Collected data:
────

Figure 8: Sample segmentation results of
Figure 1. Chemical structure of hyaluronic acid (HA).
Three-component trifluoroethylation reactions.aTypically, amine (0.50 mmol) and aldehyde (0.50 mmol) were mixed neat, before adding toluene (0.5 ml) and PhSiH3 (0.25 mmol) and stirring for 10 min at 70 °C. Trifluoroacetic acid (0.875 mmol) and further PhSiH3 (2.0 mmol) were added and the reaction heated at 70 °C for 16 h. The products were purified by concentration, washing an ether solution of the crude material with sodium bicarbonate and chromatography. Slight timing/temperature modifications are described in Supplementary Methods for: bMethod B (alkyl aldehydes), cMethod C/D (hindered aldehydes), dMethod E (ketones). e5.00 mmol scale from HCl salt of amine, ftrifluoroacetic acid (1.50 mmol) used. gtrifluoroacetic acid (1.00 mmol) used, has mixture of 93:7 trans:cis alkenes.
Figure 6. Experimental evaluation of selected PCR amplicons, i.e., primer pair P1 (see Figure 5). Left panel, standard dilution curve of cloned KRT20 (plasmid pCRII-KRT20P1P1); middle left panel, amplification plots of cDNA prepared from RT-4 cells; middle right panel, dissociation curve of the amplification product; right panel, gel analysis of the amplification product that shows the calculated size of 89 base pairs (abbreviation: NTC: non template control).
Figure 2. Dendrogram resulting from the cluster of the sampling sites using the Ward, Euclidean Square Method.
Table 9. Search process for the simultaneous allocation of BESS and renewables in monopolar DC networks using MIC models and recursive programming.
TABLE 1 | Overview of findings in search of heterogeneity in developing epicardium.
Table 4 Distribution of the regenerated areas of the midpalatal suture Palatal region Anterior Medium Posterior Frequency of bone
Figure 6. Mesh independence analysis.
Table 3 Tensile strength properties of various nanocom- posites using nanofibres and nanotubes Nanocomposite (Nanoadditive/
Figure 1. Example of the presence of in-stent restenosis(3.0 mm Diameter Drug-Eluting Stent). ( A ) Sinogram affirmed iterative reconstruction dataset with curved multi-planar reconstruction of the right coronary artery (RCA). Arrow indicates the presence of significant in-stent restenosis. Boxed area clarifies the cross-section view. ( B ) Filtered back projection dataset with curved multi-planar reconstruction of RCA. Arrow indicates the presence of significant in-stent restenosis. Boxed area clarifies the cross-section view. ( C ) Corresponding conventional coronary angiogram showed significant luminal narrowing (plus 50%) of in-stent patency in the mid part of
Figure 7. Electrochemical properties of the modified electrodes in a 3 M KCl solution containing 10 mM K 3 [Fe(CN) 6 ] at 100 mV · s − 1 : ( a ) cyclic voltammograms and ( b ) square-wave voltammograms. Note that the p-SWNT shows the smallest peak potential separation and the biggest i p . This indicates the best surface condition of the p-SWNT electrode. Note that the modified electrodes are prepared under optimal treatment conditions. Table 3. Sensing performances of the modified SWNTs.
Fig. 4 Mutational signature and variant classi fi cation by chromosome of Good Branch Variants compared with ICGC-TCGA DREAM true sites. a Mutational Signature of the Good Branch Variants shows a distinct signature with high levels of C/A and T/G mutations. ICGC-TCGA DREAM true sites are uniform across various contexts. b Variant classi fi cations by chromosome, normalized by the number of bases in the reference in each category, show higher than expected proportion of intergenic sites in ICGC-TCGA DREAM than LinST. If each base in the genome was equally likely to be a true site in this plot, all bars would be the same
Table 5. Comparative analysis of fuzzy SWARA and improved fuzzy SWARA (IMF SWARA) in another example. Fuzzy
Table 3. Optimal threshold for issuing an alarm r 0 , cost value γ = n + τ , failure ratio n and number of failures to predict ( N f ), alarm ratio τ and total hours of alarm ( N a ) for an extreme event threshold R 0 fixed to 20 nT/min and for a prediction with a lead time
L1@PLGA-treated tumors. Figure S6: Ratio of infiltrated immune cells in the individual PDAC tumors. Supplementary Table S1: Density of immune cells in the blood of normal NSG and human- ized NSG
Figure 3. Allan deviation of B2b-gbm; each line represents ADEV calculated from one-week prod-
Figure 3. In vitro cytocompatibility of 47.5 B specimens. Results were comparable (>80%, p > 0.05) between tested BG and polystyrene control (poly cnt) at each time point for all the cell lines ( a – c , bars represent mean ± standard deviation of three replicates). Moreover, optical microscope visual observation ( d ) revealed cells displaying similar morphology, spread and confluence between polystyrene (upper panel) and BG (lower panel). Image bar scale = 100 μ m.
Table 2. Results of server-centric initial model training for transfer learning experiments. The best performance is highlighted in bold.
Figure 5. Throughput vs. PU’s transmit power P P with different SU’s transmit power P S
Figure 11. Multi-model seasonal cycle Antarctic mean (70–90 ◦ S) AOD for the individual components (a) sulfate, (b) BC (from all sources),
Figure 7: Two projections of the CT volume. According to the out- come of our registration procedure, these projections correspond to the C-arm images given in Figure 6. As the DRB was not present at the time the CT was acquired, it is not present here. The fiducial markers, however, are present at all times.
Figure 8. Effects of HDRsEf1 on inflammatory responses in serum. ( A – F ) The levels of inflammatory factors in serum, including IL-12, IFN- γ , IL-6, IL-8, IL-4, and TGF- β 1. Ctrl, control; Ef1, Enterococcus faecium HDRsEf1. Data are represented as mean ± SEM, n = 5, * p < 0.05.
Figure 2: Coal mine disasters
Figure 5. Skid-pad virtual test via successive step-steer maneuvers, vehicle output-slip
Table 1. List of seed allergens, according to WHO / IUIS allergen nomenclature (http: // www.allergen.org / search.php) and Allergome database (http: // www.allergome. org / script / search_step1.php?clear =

────

Your assignment:
Whenever "Supplementary" occurs in a line of the entries, copy that line.

Exercise solution:
Three-component trifluoroethylation reactions.aTypically, amine (0.50 mmol) and aldehyde (0.50 mmol) were mixed neat, before adding toluene (0.5 ml) and PhSiH3 (0.25 mmol) and stirring for 10 min at 70 °C. Trifluoroacetic acid (0.875 mmol) and further PhSiH3 (2.0 mmol) were added and the reaction heated at 70 °C for 16 h. The products were purified by concentration, washing an ether solution of the crude material with sodium bicarbonate and chromatography. Slight timing/temperature modifications are described in Supplementary Methods for: bMethod B (alkyl aldehydes), cMethod C/D (hindered aldehydes), dMethod E (ketones). e5.00 mmol scale from HCl salt of amine, ftrifluoroacetic acid (1.50 mmol) used. gtrifluoroacetic acid (1.00 mmol) used, has mixture of 93:7 trans:cis alkenes.
L1@PLGA-treated tumors. Figure S6: Ratio of infiltrated immune cells in the individual PDAC tumors. Supplementary Table S1: Density of immune cells in the blood of normal NSG and human- ized NSG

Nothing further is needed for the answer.